* [TASK DESCRIPTION]: Pick each line containing the word "lines" out of the data below.

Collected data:
□ □ □ □ □

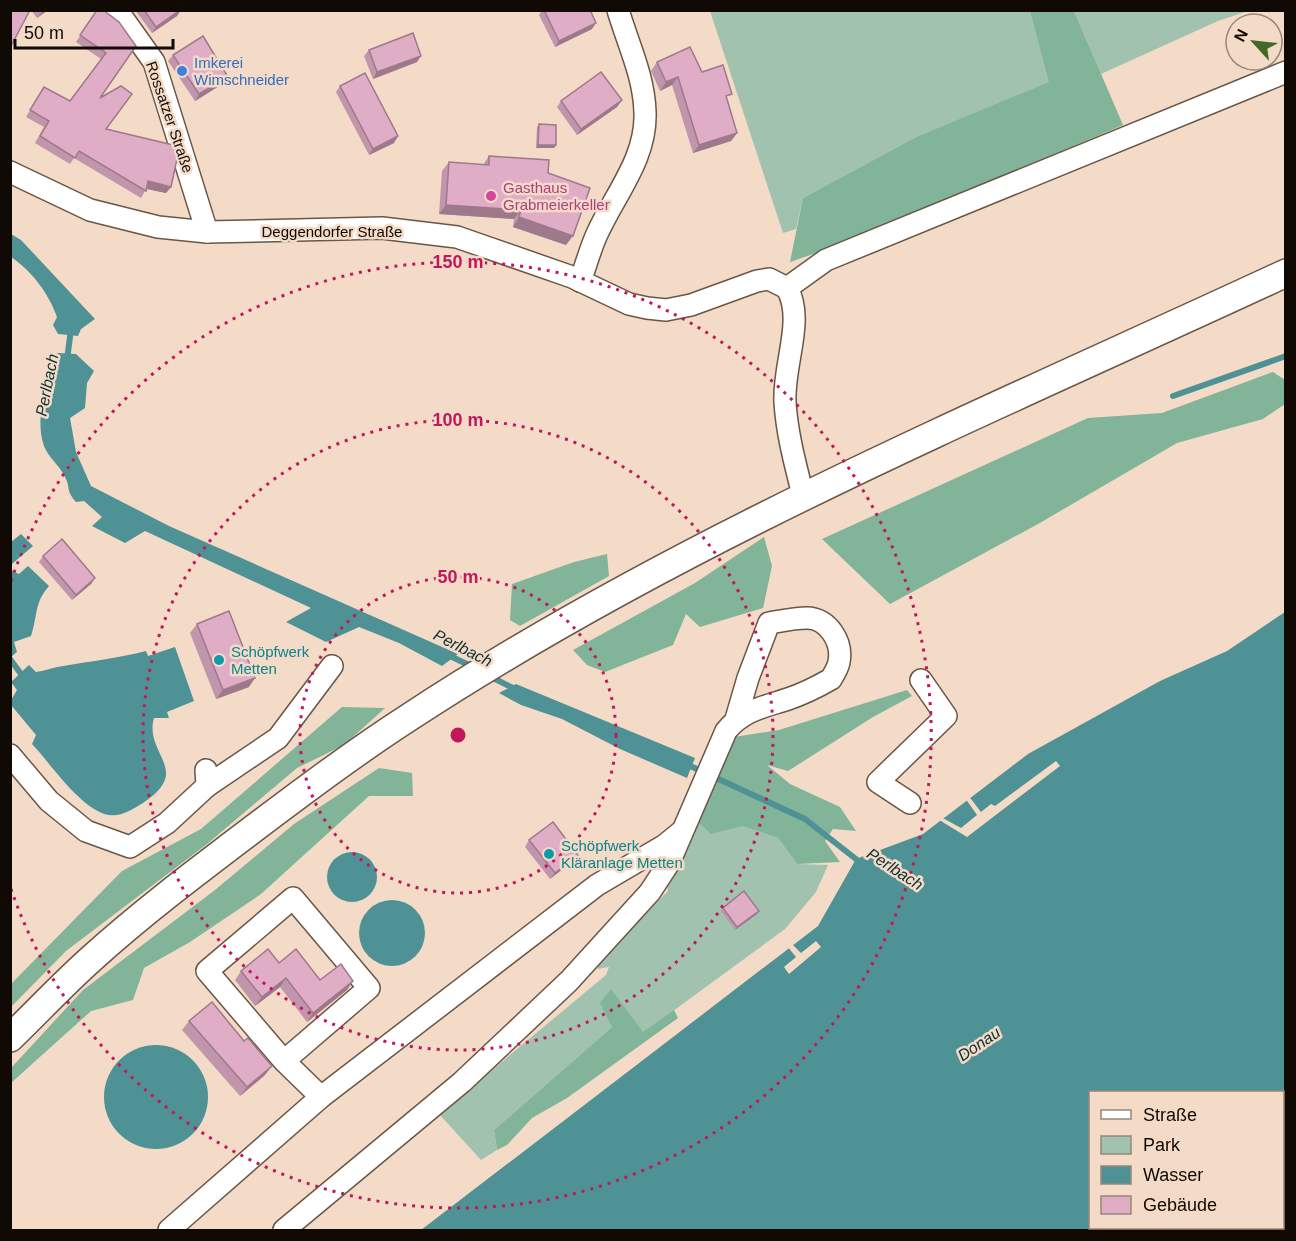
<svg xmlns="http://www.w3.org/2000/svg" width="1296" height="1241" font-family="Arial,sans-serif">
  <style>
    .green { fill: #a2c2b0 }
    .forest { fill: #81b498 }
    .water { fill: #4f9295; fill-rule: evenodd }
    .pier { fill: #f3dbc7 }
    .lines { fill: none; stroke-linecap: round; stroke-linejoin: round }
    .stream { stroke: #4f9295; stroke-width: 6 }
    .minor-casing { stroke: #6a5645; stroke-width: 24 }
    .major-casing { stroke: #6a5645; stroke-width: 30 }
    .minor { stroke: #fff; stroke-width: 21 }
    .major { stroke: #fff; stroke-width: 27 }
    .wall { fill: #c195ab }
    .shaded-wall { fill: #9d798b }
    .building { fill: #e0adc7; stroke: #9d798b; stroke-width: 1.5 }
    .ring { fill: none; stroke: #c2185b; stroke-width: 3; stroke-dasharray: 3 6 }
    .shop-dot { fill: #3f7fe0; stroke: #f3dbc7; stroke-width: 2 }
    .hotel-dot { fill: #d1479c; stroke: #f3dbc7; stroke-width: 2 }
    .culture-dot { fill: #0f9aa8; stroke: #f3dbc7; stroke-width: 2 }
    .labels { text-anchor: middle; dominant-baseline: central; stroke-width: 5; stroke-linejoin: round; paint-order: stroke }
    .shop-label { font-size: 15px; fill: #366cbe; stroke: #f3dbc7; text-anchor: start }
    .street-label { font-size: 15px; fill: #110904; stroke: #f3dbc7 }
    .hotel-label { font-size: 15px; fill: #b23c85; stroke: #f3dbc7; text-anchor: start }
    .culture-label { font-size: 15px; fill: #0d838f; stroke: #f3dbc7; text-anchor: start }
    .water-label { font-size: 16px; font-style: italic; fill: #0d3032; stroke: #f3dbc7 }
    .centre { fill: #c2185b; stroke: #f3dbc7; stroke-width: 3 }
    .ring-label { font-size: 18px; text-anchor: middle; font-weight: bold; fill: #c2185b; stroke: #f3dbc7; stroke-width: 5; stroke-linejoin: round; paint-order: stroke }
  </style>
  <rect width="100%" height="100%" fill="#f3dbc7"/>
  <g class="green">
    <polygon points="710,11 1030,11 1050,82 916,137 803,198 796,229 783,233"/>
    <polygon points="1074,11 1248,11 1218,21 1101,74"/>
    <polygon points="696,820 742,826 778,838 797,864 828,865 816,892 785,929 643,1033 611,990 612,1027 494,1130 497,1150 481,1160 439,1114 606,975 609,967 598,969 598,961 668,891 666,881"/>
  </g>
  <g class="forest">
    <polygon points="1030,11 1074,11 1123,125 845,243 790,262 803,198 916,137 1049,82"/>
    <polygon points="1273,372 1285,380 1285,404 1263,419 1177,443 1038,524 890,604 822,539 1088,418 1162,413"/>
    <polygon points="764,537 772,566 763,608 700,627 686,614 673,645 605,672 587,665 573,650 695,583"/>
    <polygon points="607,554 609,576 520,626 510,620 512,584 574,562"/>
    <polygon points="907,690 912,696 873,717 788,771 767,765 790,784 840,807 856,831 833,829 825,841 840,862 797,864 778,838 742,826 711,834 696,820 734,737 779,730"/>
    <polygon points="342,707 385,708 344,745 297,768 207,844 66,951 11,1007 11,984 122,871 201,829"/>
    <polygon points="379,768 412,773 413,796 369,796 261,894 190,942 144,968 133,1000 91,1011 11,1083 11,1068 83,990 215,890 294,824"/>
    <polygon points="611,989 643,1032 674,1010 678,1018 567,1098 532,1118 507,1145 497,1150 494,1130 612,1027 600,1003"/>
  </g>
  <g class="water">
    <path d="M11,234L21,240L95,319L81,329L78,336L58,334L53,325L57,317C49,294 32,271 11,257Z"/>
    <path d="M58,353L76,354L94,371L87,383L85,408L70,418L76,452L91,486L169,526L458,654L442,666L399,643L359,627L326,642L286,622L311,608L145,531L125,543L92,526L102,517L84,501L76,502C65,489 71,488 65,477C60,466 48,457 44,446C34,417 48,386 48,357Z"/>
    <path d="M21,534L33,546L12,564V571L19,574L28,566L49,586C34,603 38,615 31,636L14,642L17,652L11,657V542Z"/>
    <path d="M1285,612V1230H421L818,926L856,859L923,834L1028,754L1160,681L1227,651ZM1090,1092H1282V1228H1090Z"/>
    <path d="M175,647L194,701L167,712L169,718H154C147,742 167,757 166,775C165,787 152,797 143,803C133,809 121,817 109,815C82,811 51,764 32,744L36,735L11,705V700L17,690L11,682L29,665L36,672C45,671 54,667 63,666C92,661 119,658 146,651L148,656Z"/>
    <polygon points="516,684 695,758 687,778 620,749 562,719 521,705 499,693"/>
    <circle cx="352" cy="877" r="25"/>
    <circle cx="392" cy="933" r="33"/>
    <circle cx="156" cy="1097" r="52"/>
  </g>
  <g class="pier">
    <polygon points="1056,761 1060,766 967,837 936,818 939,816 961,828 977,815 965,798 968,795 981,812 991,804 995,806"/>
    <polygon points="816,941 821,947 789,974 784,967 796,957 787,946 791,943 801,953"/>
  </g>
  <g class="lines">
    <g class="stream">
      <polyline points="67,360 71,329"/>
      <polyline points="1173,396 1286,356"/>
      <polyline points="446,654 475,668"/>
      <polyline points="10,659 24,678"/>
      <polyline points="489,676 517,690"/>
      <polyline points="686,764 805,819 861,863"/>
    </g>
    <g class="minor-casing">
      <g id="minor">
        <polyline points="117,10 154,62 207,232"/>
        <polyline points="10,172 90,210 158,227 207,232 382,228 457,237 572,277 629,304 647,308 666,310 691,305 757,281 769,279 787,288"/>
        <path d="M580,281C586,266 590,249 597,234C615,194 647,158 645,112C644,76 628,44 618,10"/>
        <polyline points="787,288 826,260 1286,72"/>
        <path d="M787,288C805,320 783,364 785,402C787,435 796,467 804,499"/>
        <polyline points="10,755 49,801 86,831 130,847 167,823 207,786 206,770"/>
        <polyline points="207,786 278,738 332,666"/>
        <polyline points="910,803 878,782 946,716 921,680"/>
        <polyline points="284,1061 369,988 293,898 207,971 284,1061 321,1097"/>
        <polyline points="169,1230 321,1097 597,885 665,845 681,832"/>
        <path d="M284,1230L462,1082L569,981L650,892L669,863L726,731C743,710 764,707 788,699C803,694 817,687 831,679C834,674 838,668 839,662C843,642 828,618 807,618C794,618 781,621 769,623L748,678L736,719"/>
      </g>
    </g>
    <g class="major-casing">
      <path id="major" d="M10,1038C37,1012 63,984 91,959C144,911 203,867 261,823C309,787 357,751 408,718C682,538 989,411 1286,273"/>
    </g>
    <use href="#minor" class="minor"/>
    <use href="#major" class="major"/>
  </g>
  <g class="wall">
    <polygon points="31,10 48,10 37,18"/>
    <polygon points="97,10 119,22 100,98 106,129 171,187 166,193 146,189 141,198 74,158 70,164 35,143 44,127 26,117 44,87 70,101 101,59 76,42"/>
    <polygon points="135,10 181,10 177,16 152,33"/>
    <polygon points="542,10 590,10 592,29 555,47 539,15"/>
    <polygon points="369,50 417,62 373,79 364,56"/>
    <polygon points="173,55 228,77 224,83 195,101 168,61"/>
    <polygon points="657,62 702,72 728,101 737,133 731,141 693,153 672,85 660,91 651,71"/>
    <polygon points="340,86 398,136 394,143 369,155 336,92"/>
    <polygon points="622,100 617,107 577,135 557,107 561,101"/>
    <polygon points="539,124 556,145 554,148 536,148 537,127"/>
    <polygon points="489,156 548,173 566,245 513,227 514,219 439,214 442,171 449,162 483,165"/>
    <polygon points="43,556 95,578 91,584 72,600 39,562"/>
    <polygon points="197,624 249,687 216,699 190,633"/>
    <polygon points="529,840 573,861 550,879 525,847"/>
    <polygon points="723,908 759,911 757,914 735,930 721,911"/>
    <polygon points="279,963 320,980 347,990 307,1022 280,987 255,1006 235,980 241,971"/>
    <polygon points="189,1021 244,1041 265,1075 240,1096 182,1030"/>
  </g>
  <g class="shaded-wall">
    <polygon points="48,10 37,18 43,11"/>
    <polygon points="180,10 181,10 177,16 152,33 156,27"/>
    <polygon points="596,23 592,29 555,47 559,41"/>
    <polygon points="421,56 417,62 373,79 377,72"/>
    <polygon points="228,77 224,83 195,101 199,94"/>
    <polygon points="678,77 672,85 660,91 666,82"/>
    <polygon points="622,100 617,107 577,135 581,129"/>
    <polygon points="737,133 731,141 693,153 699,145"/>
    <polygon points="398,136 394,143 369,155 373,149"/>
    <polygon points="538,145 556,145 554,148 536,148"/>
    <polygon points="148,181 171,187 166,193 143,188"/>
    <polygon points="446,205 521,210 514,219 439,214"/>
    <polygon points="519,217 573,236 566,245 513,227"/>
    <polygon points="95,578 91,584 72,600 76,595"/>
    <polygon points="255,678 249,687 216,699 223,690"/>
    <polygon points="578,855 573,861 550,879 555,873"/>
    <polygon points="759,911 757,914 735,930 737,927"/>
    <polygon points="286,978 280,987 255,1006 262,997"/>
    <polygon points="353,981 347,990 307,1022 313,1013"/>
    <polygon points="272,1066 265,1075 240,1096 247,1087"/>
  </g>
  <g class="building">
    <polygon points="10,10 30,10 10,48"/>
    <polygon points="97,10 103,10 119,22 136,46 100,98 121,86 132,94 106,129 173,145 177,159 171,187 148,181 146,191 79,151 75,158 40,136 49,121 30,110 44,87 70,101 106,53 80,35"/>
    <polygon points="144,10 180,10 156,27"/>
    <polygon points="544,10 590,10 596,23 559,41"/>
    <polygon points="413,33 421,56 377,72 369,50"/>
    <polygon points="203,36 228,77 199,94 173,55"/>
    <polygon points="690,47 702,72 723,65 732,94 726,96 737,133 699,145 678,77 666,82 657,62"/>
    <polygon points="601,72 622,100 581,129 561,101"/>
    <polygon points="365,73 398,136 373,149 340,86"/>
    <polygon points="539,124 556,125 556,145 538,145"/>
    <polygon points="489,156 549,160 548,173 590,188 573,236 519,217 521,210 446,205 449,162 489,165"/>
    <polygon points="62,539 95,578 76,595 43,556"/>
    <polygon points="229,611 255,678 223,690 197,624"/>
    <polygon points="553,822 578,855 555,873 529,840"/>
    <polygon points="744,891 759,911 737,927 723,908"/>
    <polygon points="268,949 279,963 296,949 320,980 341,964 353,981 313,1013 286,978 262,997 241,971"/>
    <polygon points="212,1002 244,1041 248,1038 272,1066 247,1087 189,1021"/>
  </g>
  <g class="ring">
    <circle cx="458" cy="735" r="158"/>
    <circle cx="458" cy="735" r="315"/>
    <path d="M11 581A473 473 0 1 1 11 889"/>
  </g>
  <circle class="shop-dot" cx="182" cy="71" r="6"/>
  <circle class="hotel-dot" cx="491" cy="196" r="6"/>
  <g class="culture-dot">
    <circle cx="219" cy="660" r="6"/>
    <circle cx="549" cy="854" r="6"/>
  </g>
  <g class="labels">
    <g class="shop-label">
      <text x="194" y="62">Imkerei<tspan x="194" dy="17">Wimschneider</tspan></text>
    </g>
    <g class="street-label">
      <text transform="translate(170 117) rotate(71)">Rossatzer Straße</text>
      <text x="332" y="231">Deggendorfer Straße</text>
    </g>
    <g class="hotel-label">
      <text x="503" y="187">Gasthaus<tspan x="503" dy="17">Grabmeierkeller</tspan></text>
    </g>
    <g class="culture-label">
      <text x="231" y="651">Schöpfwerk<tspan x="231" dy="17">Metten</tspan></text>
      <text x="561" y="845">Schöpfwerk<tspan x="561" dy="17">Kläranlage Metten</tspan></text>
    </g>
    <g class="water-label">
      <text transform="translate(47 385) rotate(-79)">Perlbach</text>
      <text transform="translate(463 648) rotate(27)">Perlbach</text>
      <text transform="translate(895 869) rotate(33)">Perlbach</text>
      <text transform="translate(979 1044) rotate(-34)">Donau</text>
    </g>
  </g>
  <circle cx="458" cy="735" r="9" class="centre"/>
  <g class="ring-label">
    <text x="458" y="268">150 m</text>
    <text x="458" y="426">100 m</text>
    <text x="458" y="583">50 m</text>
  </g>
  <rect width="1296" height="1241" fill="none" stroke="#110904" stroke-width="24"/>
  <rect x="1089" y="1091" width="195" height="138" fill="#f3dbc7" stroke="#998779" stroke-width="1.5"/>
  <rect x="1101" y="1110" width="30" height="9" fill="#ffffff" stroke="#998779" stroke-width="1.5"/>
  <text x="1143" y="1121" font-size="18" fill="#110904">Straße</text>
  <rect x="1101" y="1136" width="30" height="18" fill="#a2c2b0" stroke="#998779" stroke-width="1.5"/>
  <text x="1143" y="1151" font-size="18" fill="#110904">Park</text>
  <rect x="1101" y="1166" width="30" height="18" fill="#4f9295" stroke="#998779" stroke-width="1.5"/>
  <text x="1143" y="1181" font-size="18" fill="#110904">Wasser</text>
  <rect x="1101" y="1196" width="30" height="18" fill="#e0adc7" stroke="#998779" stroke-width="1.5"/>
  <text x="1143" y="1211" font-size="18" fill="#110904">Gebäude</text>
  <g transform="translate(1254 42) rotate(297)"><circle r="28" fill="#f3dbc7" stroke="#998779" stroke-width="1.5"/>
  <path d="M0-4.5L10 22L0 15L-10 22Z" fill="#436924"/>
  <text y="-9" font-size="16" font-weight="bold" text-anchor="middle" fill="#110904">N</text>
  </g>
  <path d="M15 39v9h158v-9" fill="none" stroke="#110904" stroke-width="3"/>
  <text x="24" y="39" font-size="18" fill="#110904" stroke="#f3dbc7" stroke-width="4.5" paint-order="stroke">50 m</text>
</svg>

□ □ □ □ □

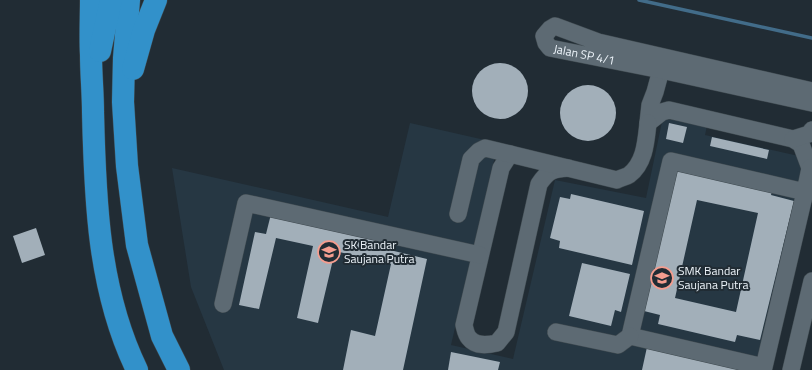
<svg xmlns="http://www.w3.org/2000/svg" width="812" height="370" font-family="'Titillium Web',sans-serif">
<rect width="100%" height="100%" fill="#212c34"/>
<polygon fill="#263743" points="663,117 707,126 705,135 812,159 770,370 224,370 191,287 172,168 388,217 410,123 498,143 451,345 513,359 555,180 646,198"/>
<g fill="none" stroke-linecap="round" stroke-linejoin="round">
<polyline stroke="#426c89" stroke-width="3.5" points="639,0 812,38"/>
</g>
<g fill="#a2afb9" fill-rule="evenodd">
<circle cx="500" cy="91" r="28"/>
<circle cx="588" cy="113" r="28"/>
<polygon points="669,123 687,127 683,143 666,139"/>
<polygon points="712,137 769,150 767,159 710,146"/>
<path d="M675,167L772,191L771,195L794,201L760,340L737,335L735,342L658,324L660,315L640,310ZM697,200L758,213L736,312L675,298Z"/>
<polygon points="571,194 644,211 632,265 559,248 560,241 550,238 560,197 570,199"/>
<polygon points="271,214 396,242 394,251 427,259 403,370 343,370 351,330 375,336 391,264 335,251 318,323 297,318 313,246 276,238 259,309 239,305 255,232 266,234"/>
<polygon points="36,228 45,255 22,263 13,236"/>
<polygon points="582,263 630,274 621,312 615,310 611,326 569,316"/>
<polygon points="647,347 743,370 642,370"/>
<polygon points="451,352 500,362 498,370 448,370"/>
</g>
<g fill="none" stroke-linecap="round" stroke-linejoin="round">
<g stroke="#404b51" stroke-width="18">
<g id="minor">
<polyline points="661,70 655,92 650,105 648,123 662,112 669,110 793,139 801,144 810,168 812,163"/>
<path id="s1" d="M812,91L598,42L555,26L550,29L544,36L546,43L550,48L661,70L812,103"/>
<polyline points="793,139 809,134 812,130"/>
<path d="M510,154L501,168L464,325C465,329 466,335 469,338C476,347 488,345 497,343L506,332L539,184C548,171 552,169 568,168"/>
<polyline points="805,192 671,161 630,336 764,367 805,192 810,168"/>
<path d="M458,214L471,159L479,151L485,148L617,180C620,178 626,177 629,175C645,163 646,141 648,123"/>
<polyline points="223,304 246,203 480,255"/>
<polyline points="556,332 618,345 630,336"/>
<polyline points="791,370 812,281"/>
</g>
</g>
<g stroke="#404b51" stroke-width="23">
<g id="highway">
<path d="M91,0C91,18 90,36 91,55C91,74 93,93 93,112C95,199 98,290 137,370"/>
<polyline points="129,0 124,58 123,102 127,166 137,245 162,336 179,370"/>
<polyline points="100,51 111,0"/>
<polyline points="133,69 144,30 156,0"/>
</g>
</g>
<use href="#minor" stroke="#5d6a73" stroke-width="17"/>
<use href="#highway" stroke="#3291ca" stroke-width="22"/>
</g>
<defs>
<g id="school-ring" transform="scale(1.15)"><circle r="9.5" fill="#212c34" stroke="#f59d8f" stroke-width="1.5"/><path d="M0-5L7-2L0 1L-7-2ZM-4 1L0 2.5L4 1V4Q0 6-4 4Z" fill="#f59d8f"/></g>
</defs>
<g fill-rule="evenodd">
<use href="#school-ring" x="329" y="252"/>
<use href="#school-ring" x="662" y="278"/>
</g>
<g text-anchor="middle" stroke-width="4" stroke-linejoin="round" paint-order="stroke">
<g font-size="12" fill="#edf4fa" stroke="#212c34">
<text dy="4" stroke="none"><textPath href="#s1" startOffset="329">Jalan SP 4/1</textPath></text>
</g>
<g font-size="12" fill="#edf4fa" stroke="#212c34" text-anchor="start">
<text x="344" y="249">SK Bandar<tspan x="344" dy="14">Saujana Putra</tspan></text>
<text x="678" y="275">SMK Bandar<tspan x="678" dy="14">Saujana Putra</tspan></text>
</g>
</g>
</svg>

□ □ □ □ □

* [RESPONSE]:
    .lines { fill: none; stroke-linecap: round; stroke-linejoin: round }
  <g class="lines">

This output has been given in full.